With time, the home's water heater will require maintenance. You may start to observe puddles forming under the heater, or cold showers, etc. that are indications it needs repairing. Even if you are not noticing any of these problems but the water heater is approaching the end of its average lifespan, it is a good idea to ask yourself whether the cost of maintaining it is worth the money.
As well as the age of the water heater, another thing to check is whether it still has its warranty. If it does, check that it will cover the labor costs as well as replacement parts. Very often the warranty does not cover the labor which could turn out to be pretty expensive. For example, one part of the water heater that commonly has to be replaced is the sacrificial anode. This can be a difficult job to do and, if it is not done right, can damage the unit very easily. Replacing this anode could also void out the warranty. So, if the anode needs to be replaced in an old water heater, you may want to consider whether it is worth it, or if it is better just to replace the heater altogether.

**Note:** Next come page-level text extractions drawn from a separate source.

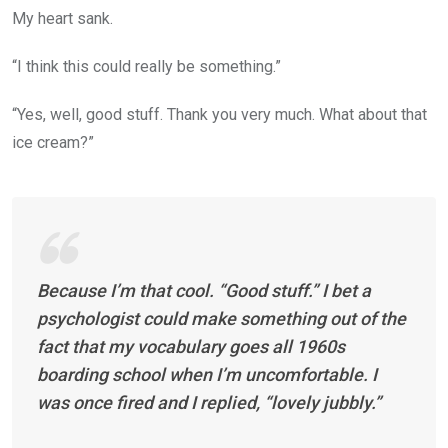
My heart sank.
“I think this could really be something.”
“Yes, well, good stuff. Thank you very much. What about that
ice cream?”
Because I’m that cool. “Good stuff.” I bet a
psychologist could make something out of the
fact that my vocabulary goes all 1960s
boarding school when I’m uncomfortable. I
was once fired and I replied, “lovely jubbly.”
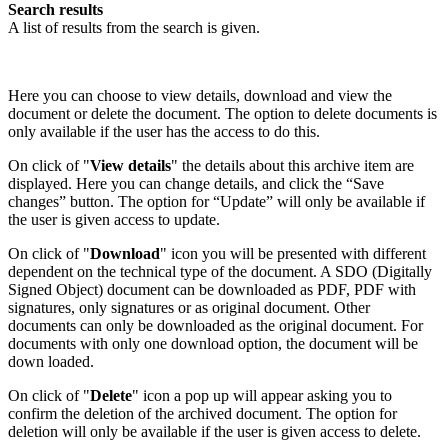
Search results
A list of results from the search is given.
Here you can choose to view details, download and view the
document or delete the document. The option to delete documents is
only available if the user has the access to do this.
On click of "
View details
" the details about this archive item are
displayed. Here you can change details, and click the “Save
changes” button. The option for “Update” will only be available if
the user is given access to update.
On click of "
Download
" icon you will be presented with different
dependent on the technical type of the document. A SDO (Digitally
Signed Object) document can be downloaded as PDF, PDF with
signatures, only signatures or as original document. Other
documents can only be downloaded as the original document. For
documents with only one download option, the document will be
down loaded.
On click of "
Delete
" icon a pop up will appear asking you to
confirm the deletion of the archived document. The option for
deletion will only be available if the user is given access to delete.​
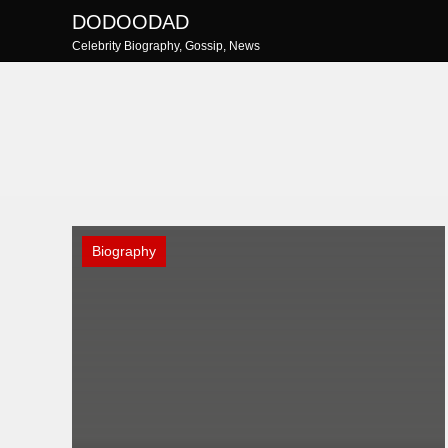
Skip
DODOODAD
to
Celebrity Biography, Gossip, News
content
Biography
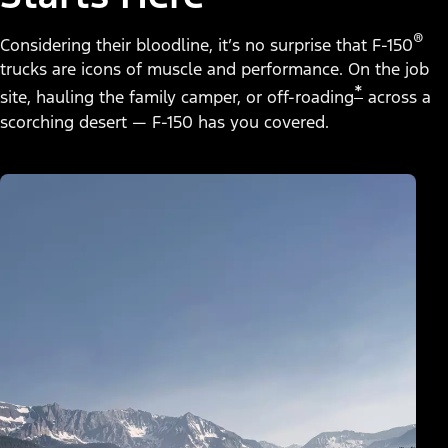
®
Considering their bloodline, it’s no surprise that F-150
trucks are icons of muscle and performance. On the job
*
site, hauling the family camper, or off-roading
across a
scorching desert — F-150 has you covered.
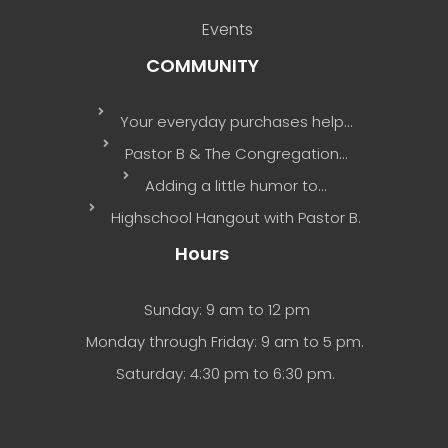
Events
COMMUNITY
Your everyday purchases help…
Pastor B & The Congregation…
Adding a little humor to…
Highschool Hangout with Pastor B.
Hours
Sunday: 9 am to 12 pm
Monday through Friday: 9 am to 5 pm.
Saturday: 4:30 pm to 6:30 pm.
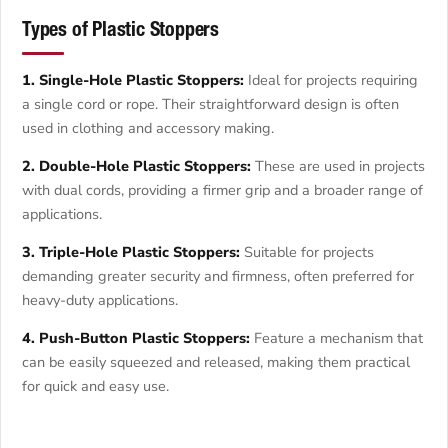
Types of Plastic Stoppers
1. Single-Hole Plastic Stoppers:
Ideal for projects requiring
a single cord or rope. Their straightforward design is often
used in clothing and accessory making.
2. Double-Hole Plastic Stoppers:
These are used in projects
with dual cords, providing a firmer grip and a broader range of
applications.
3. Triple-Hole Plastic Stoppers:
Suitable for projects
demanding greater security and firmness, often preferred for
heavy-duty applications.
4. Push-Button Plastic Stoppers:
Feature a mechanism that
can be easily squeezed and released, making them practical
for quick and easy use.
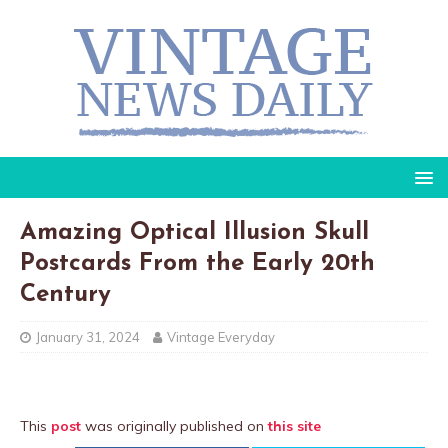
Amazing Optical Illusion Skull
Postcards From the Early 20th
Century
January 31, 2024
Vintage Everyday
This
post
was originally published on
this site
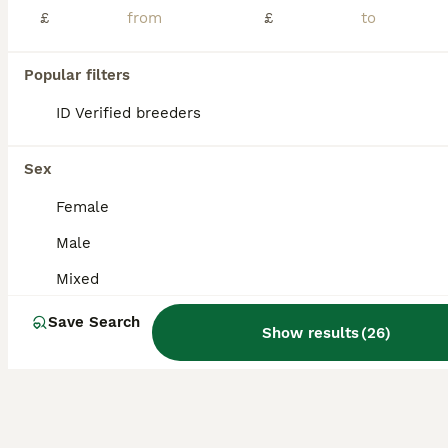
Age
Sex
Price
£
£
🐦 Lovebirds for Sale – Good Home Only 🐦 I’m selling my lovely lovebirds. They are half self-feeding and half syringe-fed formula, and they are very healthy, active and well cared for. ❤️ Good home
Popular filters
ID Verified
Manchester
,
Greater Manchester
(7mi)
ID Verified breeders
Sex
Female
Male
Mixed
Save Search
Show results
(
26
)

To help you determine whether it's best to repair or replace your water heater, look at the amount you spend each year on average to maintain it. If the amount is more than 10 percent of what it would cost to buy and install a new one, then it might be better to replace it.
If you are still unsure about the right action to take, what not have the water heater inspected? This way you can find out the existing water heater's condition and have a better idea of whether it should be replaced or not.